414-S11-hw4-note

## Re-emphasizing the requirements for hw 4 solution

As stated on hw 4, your solution must meet the requirements of exam 1 and will be graded accordingly. Based on feedback, it is apparent that some of you do not understand what this means. Hence this note.

Consider problem 1 part a, i.e., to show whether or not INV A1 holds, where

A1: hst[j] = [A,p]   ⇒   hst[j-1] = [B,1,p]

### Suppose you want to show that INV A1 does not hold.
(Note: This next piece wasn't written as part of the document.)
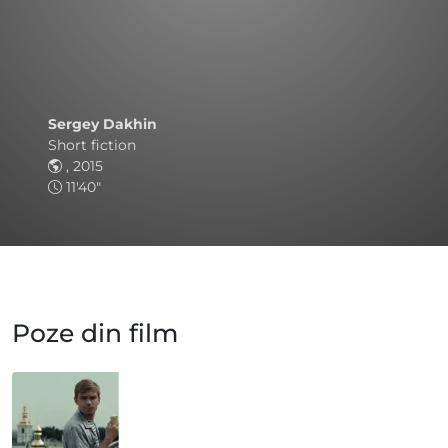
Sergey Dakhin
Short fiction
, 2015
11'40"
Poze din film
Your solution must present an evolution ending in a state that does not satisfy A1, i.e., a state where hst has an entry [A,p] and there is a preceding entry and that entry is not [B,1,p]. Present the evolution by listing a sequence of atomic steps (starting from the initial step); after each step, indicate enough of the state (i.e., values of relevant variables) so that it is easy to check that your evolution is possible.

If the above is not absolutely clear to you, go over the examples of such answers in the posted homework and exam solutions.

### Suppose you want to show that INV A1 holds.

First, identify every atomic step in the program whose execution may falsify A1. In this case, there is only one such step: specifically, step A.2 appending [A,p] to hst. It suffices to prove that just before this happens, the last entry in hst is [B,1,p]. Your proof will be a sequence of sub-proofs; in each sub-proof you conclude something that follows directly from an atomic step of the program and what you have already established. Also, your proof examines the possibilities going backwards in time.

To illustrate, assume that step A.2 appends [A,p] to hst at time t0. Directly from this, all you can conclude is that just before t0, thread A.t is at 2, step A.2 receives [B,A,enc(A.key,[p,nA])] where nA = A.nL. Directly from this, you cannot conclude that [B,1,p] is the last entry in hst, nor can you conclude that [B,A,enc(A.key,[p,nA])] was sent by B (the attacker may have sent it).

Next, consider the entry enc(A.key,[p,nA]) in the message received at t0. You would like to conclude that this entry must have been created by Z. For that, you need to show that A.key is not known to the attacker. So at this point, take a fresh sheet of paper and prove that INV Ψ(A.key) holds. (Note that it is A.key and not key.)

Now let's prove that entry enc(A.key,[p,nA]) in the message received at t0 was generated by Z. We have that step A.2 happened at t0. So the previous step that A did is A.1 at some time t1 prior to t0 (note that this sub-proof takes us backwards in time). At time t1, step A.1 set A.nL to the randomly-obtained quantity nA (otherwise nA = A.nL would not hold at t0). Because nA is random and A does not do anything during [t1,t0], entry enc(A.key,[p,nA]) is generated by Z (because the attacker does not have A.key) at some time t2 inside the duration [t1,t0].

And so on. Ultimately, you want to show that at some time t3 inside duration [t2,t0], step B.2 appends [B,1,p] to hst and hst is unchanged in duration [t3,t0].

Your proof should be such that it can be checked by someone who understands the constructs used in the program but does not have any intuition about the program (e.g., cannot fit the program in his/her head).

If the above is not absolutely clear to you, go over the examples of such answers in the posted homework and exam solutions.

### Suppose you have a preliminary solution to a hw4 problem and want to discuss it with me.

It will cost you 5 points (out of 60) for each discussion. I decide when a discussion ends (and another one starts).

A better alternative is to write down a solution for an equivalent exam or homework problem (without looking at the my posted solution). I'll be happy to evaluate that, and you won't lose any points.

The best alternative is to write down your solution to an equivalent exam or homework problem (without looking at the my posted solution), and then evaluate it yourself. If you can come up with a correct solution in this way, you would have convinced me that you can critically analyze your own writing.